* **What this task involves**
Copy the classification lines of every entry below word for word, and leave the pictures out of your answer.

* **Data extract**

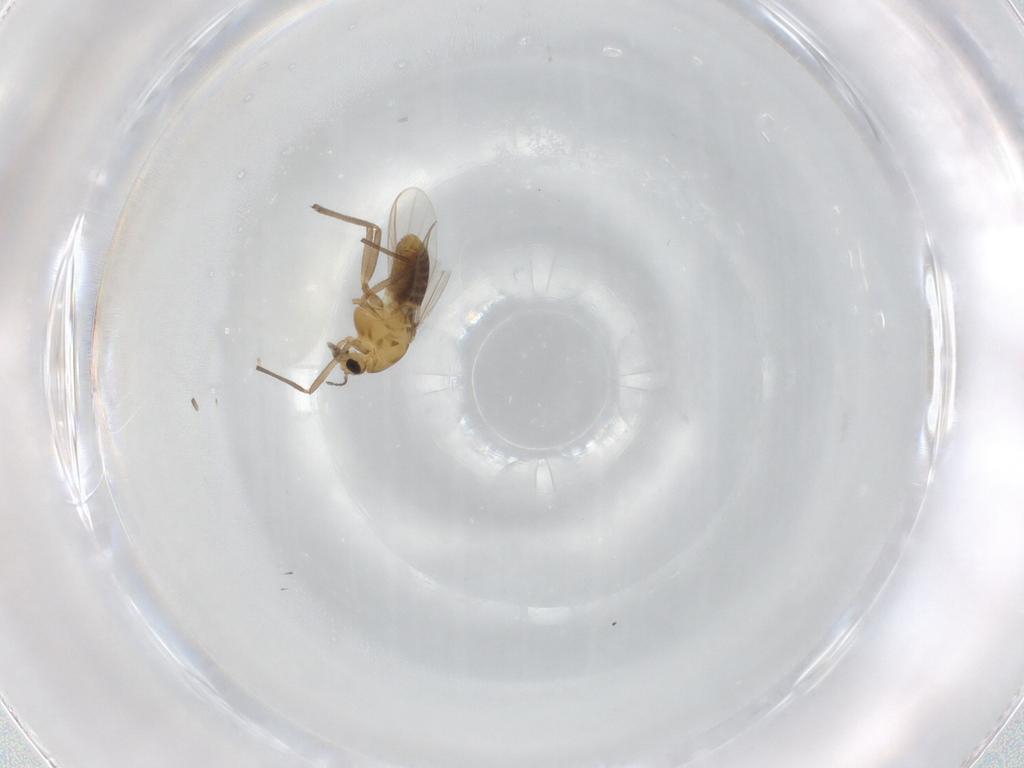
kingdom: Animalia
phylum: Arthropoda
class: Insecta
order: Diptera
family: Chironomidae
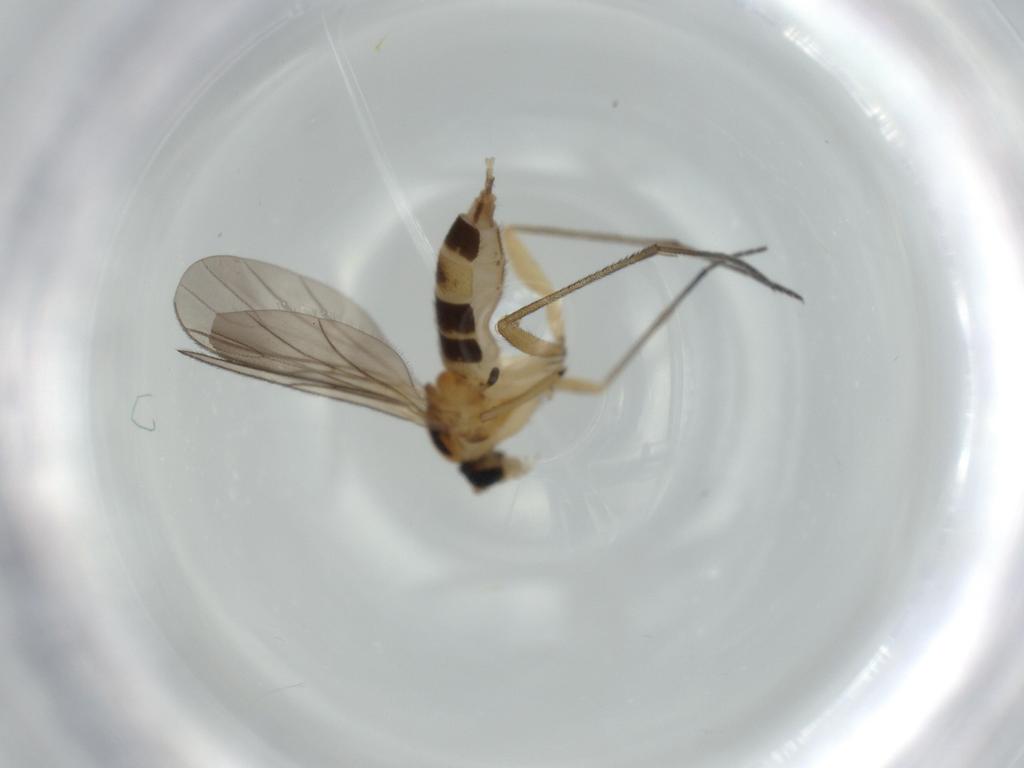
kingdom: Animalia
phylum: Arthropoda
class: Insecta
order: Diptera
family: Sciaridae
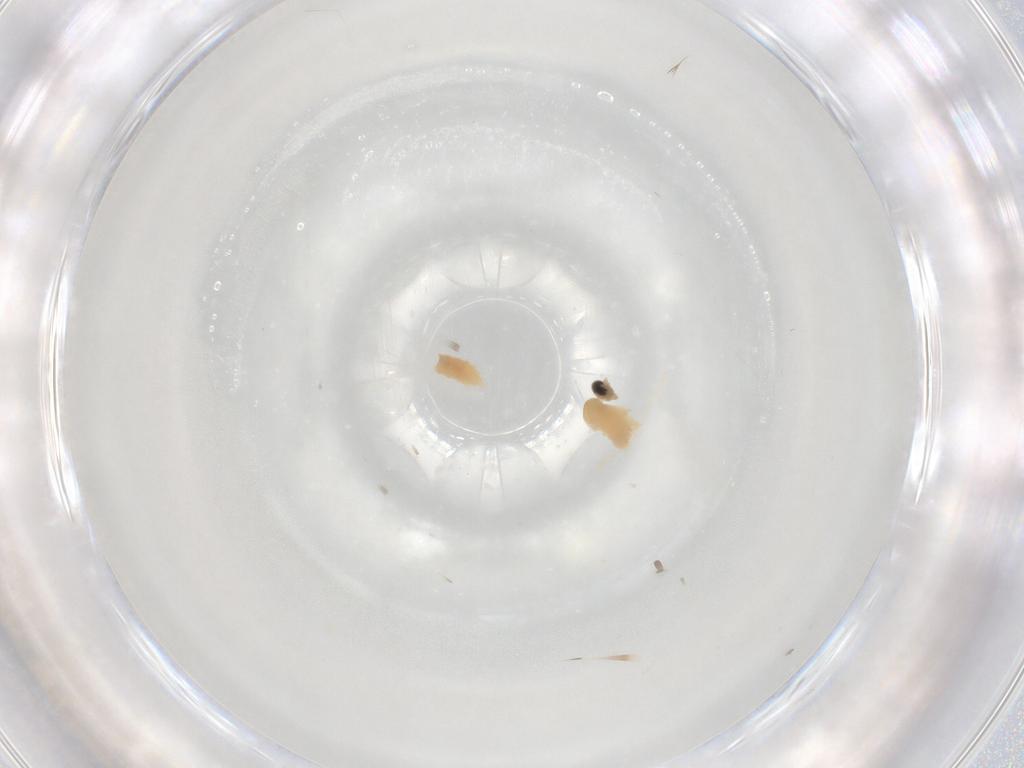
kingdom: Animalia
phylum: Arthropoda
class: Insecta
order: Diptera
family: Cecidomyiidae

* **Result of the exercise**
kingdom: Animalia
phylum: Arthropoda
class: Insecta
order: Diptera
family: Chironomidae
kingdom: Animalia
phylum: Arthropoda
class: Insecta
order: Diptera
family: Sciaridae
kingdom: Animalia
phylum: Arthropoda
class: Insecta
order: Diptera
family: Cecidomyiidae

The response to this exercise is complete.